Ten thousand years ago, Clovis people living in Vine Valley hunted mastodons, mammoths, and caribou left in the hills and marshes of the glacier's wake. Six thousand five hundred years ago the Lamoka people made bread from acorn mast of the white oaks growing here. Six hundred years ago the Ho-de-no-sau-nee or People of the Longhouse constructed their homes of elm bark and planted large fields of the Three Sisters, corn, beans and squash growing altogether.

The first land office in America opened at Canandaigua in the early 1790s, where land was measured, portioned and sold. First settlers to receive this land were often youngest sons of Connecticut or Massachuseetts families, Revolutionary War veterans, or religious zealots. Sometimes all three in one.

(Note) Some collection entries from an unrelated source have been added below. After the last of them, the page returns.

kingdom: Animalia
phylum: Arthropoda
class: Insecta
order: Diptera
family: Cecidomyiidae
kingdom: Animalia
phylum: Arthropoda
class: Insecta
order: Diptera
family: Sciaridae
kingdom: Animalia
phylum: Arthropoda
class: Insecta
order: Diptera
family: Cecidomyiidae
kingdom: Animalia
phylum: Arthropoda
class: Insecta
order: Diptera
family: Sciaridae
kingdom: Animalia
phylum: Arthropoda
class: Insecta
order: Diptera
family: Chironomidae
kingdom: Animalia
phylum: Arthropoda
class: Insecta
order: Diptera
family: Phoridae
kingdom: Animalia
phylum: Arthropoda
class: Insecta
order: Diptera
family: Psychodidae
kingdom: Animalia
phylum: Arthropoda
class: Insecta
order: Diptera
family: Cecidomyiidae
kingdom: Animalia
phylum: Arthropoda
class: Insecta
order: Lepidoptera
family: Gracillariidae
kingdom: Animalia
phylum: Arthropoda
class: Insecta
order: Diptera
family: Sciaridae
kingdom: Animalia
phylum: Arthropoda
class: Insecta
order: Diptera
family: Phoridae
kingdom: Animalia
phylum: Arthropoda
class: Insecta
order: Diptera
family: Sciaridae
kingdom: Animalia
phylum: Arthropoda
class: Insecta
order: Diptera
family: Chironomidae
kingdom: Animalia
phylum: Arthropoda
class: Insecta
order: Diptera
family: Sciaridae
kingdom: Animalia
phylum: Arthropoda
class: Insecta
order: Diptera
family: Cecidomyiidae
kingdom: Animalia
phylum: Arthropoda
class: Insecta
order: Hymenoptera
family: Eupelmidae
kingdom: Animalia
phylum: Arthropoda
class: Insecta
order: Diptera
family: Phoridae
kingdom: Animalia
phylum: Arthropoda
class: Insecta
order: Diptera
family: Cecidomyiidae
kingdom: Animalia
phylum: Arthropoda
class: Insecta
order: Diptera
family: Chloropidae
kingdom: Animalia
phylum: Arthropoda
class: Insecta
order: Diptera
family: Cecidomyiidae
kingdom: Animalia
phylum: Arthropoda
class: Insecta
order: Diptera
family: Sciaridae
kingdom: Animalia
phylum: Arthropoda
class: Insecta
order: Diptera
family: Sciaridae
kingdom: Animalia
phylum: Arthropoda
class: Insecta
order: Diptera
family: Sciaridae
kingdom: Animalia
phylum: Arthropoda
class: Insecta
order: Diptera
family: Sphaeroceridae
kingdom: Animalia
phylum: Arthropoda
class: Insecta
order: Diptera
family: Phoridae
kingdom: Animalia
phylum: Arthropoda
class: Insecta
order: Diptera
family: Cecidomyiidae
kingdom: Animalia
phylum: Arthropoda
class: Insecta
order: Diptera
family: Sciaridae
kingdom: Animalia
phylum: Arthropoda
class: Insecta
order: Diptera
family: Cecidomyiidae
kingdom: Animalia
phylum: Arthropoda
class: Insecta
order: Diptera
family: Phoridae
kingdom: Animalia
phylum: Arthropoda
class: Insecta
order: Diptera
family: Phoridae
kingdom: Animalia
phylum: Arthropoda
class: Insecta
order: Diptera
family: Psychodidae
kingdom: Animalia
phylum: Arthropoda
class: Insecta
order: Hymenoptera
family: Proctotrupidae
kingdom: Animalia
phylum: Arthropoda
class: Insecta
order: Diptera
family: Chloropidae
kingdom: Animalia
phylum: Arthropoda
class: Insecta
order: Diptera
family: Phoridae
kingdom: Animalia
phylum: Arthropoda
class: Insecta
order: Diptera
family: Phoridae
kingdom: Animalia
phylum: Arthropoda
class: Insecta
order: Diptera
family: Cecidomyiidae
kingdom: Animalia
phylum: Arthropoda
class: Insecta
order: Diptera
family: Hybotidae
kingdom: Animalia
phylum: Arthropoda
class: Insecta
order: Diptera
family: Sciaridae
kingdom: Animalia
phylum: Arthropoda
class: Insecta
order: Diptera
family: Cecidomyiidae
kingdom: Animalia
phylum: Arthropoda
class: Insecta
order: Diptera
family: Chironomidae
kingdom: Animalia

Local agriculture has always been diverse. Much of the forests cleared to farm were burned. The villages of Canandaigua, Geneva, Syracuse and Rochester were built from milled wood originally standing as trees on our hills. Deforestation, and farming, reached their height around 1880.

Most of us do not know what a degraded habitat we live in. But precisely because we do not know, all the more reason for us to try to imagine what this land would look like supporting a web of clear, unsilted streams, under a mature hardwood forest with trails following the natural contours, and soils in their full vigor. To look ahead, or behind, we must dream such a land.